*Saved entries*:
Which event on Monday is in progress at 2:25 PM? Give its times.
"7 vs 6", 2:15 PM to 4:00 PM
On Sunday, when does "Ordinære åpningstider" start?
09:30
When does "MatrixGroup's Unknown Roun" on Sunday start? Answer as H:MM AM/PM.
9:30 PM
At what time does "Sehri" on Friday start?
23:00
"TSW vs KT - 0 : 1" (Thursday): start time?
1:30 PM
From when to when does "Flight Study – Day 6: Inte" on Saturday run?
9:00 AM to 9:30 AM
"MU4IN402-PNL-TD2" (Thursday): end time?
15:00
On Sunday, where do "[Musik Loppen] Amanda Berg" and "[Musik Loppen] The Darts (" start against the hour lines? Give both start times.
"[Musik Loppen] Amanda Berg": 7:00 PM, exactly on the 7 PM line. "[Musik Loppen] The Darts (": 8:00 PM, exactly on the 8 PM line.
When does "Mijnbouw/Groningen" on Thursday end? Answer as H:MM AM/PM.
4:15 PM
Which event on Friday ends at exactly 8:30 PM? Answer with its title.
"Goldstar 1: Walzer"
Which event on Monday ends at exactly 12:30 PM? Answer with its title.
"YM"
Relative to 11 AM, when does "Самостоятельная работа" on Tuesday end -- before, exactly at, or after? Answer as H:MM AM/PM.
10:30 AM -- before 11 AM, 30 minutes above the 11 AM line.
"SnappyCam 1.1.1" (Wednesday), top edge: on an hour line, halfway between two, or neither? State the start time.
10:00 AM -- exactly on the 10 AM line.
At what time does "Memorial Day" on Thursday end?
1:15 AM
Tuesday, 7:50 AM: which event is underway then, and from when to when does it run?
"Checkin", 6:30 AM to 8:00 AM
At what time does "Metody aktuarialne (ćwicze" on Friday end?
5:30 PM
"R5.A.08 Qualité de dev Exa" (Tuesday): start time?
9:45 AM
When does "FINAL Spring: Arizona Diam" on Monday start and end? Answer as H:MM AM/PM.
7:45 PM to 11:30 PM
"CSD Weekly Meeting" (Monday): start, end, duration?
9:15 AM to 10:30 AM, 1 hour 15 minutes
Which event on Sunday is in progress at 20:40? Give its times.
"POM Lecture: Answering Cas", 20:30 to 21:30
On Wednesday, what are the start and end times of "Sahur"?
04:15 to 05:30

*DESCRIPTION OF THE TASK*:
Please copy every one of the records above word for word, keeping them in the same order.

*RESPONSE BELOW*:
Which event on Monday is in progress at 2:25 PM? Give its times.
"7 vs 6", 2:15 PM to 4:00 PM
On Sunday, when does "Ordinære åpningstider" start?
09:30
When does "MatrixGroup's Unknown Roun" on Sunday start? Answer as H:MM AM/PM.
9:30 PM
At what time does "Sehri" on Friday start?
23:00
"TSW vs KT - 0 : 1" (Thursday): start time?
1:30 PM
From when to when does "Flight Study – Day 6: Inte" on Saturday run?
9:00 AM to 9:30 AM
"MU4IN402-PNL-TD2" (Thursday): end time?
15:00
On Sunday, where do "[Musik Loppen] Amanda Berg" and "[Musik Loppen] The Darts (" start against the hour lines? Give both start times.
"[Musik Loppen] Amanda Berg": 7:00 PM, exactly on the 7 PM line. "[Musik Loppen] The Darts (": 8:00 PM, exactly on the 8 PM line.
When does "Mijnbouw/Groningen" on Thursday end? Answer as H:MM AM/PM.
4:15 PM
Which event on Friday ends at exactly 8:30 PM? Answer with its title.
"Goldstar 1: Walzer"
Which event on Monday ends at exactly 12:30 PM? Answer with its title.
"YM"
Relative to 11 AM, when does "Самостоятельная работа" on Tuesday end -- before, exactly at, or after? Answer as H:MM AM/PM.
10:30 AM -- before 11 AM, 30 minutes above the 11 AM line.
"SnappyCam 1.1.1" (Wednesday), top edge: on an hour line, halfway between two, or neither? State the start time.
10:00 AM -- exactly on the 10 AM line.
At what time does "Memorial Day" on Thursday end?
1:15 AM
Tuesday, 7:50 AM: which event is underway then, and from when to when does it run?
"Checkin", 6:30 AM to 8:00 AM
At what time does "Metody aktuarialne (ćwicze" on Friday end?
5:30 PM
"R5.A.08 Qualité de dev Exa" (Tuesday): start time?
9:45 AM
When does "FINAL Spring: Arizona Diam" on Monday start and end? Answer as H:MM AM/PM.
7:45 PM to 11:30 PM
"CSD Weekly Meeting" (Monday): start, end, duration?
9:15 AM to 10:30 AM, 1 hour 15 minutes
Which event on Sunday is in progress at 20:40? Give its times.
"POM Lecture: Answering Cas", 20:30 to 21:30
On Wednesday, what are the start and end times of "Sahur"?
04:15 to 05:30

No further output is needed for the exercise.